Ausschluss aus dem Olympiateam – Kollegen sind solidarisch mit der Reiterin
Pferd von Springreiterin Michaels-Beerbaum gedopt

Mit ausdruckslosem Gesicht saß Meredith MichaelsBeerbaum auf ihrem Pferd. Den Blick richtete die 34-jährige Springreiterin in die Ferne, drehte beim CHIO in Aachen stumm ihre Runden auf dem Vorreitplatz.

AACHEN. Kein Wort war ihr zu entlocken. Michaels-Beerbaum wollte in Athen als erste Frau in einer deutschen Springreiter-Equipe starten. Der Traum ist geplatzt. Ihr bestes Pferd, der elfjährige Wallach Shutterfly, war beim Weltcup-Finale in Mailand Ende April gedopt. Bei einer Kontrolle wurden Abbaustoffe des Beruhigungsmittels Acepromazin im Urin nachgewiesen. Eine von der Reiterin beantragte B-Probe bestätigte das Ergebnis.

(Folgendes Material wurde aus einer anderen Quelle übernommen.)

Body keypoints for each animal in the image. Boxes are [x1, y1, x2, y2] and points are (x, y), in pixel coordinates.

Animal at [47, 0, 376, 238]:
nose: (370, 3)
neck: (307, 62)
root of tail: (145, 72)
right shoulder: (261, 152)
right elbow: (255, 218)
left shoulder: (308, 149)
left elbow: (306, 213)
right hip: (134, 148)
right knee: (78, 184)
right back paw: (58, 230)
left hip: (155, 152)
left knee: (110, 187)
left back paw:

Das Deutsche Olympiade-Komitee für Reiterei (DOKR) wurde über den positiven Befund schon am Mittwoch informiert. Erst am Samstag teilte es mit, dass es Michaels-Beerbaum dem Nationalen Olympischen Komitee nicht zur Nominierung für die Olympischen Spielen in Athen vorschlagen wird. Dieser Schritt sei nicht einfach gewesen, aber "wir mussten auf die Fakten reagieren" sagte Hendrik Snoek, Vorsitzender des DOKR-Springausschusses. Zwar gilt Michaels-Beerbaum, die Schwägerin von Ludger Beerbaum, bis zu einer möglichen Verurteilung durch den Weltverband als unschuldig und ist bei Turnieren startberechtigt. Bei Olympischen Spielen aber ist es anders: Bei einer positiven A- und B-Probe ist keine Nominierung möglich. Das besagen die Reglements von NOK und IOC.

Michaels-Beerbaum fühlt sich unschuldig. Über ihren Anwalt Ulf Walz, der auch schon Dressurreiterin Ulla Salzgeber im Dopingskandal um ihren Rusty vertreten hatte, ließ die gebürtige US-Amerikanerin mitteilen, dass dem Pferd "ihres Wissens noch nie acepromazinhaltige Medikamente verabreicht wurden". Darüber, wie die Substanz in den Urin des Wallachs gelangen konnte, machte die Reiterin keine Angaben. Die Analyse sei "reglementwidrig durchgeführt worden", hieß es nur. Michaels-Beerbaum forderte vom Weltverband eine nachträgliche quantitative Analyse, die jedoch abgelehnt wurde, da im Pferdesport die Null-Lösung gilt. Die Menge einer Substanz ist irrelevant, bei einem Pferd darf in einer Dopingprobe überhaupt kein Medikament nachgewiesen werden.

Warum aber war Michaels-Beerbaum für die deutsche Equipe beim Nationen-Preis in Aachen überhaupt am Start? "Wir mussten erst klären, ob das Ergebnis der B-Probe rechtmäßig war", sagte DOKR-Geschäftsführer Reinhardt Wendt. Die deutsche Mannschaft siegte - auch danke eines Nullfehler-Rittes von Michaels-Beerbaum. Gestern beim Großen Preis wurde sie 15., Markus Fuchs siegte auf Tinkas Boy.

Moralische Unterstützung erhielt Michaels-Beerbaum von ihren Kollegen Ludger Beerbaum, Marcus Ehning, Marco Kutscher, Christian Ahlmann und Lars Nieberg. In einer Eidesstattlichen Erklärung teilten sie mit, dass Michaels-Beerbaum "einen Start in Athen aufgrund ihrer sportlichen Leistungen verdient" hätte. Die Regeln lassen sich damit freilich auch nicht umgehen.